Start of SOURCE PASSAGE

Reputation: 9804
I have these two dataframes:
df1 = sc.parallelize([
['u1', 0.5],
['u2', 0.2],
['u3', 0.1],
['u4', 0.9],
['u5', 0.7]
]).toDF(('person', 'score'))
df2 = sc.parallelize([
['d1', 0.0],
['d2', 0.5],
['d3', 0.7],
]).toDF(('dog', 'score'))
What I need to do is creating another dataframe whose schema would be
person, dog, score_person * score_dog
so basically multiplying the column score
in both dataframes and keeping the two first columns. This multiplication has to take place for each possible couple of factors, i.e. each person with each dog, so that my result dataframe would have 15 rows.
I can't find a way to obtain this, it seems to me that it has to pass through a SELECT on both dataframes but no JOIN nor UNION can help.
Upvotes: 3
Views: 7008
Reputation: 441
Looks like this question is a few years old but found an explicit Cross Join method added in version 2.1. Try:
df1.crossJoin(df2).select("person", "dog", (df1.score * df2.score).alias("product"))
found information here: http://spark.apache.org/docs/2.1.0/api/python/pyspark.sql.html#pyspark.sql.DataFrame.crossJoin
Upvotes: 1
Reputation: 330123
Typically Cartesian product is something you want to avoid but simple join
without on
parameter is all you need here:
df1.join(df2).select("person", "dog", (df1.score * df2.score).alias("product"))
Upvotes: 6

End of SOURCE PASSAGE

# TASK 1
Locate every line in the entries below that contains the string "chuyển", treating uppercase and lowercase letters as different, and copy each of those lines.

Start of RECORDS PROVIDED

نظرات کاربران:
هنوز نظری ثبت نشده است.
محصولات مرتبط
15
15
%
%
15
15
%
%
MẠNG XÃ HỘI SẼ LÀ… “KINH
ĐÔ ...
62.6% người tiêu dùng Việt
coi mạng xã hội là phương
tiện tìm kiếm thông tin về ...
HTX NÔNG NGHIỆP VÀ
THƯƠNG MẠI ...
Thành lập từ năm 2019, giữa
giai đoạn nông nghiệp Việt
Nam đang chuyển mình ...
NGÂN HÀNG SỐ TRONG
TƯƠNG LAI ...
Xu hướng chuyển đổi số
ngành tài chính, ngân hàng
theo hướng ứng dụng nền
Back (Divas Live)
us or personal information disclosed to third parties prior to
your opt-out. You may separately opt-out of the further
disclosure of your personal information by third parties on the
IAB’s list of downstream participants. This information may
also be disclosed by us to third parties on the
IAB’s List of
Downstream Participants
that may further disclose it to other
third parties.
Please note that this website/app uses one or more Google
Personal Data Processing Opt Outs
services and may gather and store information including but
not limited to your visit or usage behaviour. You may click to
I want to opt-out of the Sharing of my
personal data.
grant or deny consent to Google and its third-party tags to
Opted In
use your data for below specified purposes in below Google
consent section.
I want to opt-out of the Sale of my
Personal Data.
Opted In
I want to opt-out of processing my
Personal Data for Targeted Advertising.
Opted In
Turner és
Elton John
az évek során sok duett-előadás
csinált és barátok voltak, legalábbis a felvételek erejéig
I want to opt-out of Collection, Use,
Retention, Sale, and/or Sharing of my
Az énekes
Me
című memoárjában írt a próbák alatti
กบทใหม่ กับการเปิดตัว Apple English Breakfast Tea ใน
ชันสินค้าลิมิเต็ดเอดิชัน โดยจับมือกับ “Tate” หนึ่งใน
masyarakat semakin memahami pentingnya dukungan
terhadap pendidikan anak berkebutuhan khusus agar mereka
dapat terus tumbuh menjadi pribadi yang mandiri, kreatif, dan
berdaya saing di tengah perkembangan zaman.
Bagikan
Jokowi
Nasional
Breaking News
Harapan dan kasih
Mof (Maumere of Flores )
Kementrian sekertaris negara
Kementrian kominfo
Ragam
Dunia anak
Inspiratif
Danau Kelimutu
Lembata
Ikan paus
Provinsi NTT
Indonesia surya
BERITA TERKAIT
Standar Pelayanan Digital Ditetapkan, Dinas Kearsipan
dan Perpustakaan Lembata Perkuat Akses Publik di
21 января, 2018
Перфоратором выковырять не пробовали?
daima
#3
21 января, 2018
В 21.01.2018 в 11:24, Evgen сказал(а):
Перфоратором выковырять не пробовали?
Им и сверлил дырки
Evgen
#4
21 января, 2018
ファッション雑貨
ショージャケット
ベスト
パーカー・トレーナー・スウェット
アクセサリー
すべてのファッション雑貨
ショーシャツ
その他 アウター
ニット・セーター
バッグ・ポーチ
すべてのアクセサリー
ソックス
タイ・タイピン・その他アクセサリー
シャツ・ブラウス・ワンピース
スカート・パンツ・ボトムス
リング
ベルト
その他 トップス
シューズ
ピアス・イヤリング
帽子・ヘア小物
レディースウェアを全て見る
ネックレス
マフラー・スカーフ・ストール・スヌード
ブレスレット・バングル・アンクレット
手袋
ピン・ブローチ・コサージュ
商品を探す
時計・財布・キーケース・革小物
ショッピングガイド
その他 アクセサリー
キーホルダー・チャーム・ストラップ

End of RECORDS PROVIDED

# TASK 2
List each person identifier defined in df1 in the Spark dataframe thread, together with its score.

# WRITTEN RESPONSE 1
Nam đang chuyển mình ...
Xu hướng chuyển đổi số

# WRITTEN RESPONSE 2
u1: 0.5
u2: 0.2
u3: 0.1
u4: 0.9
u5: 0.7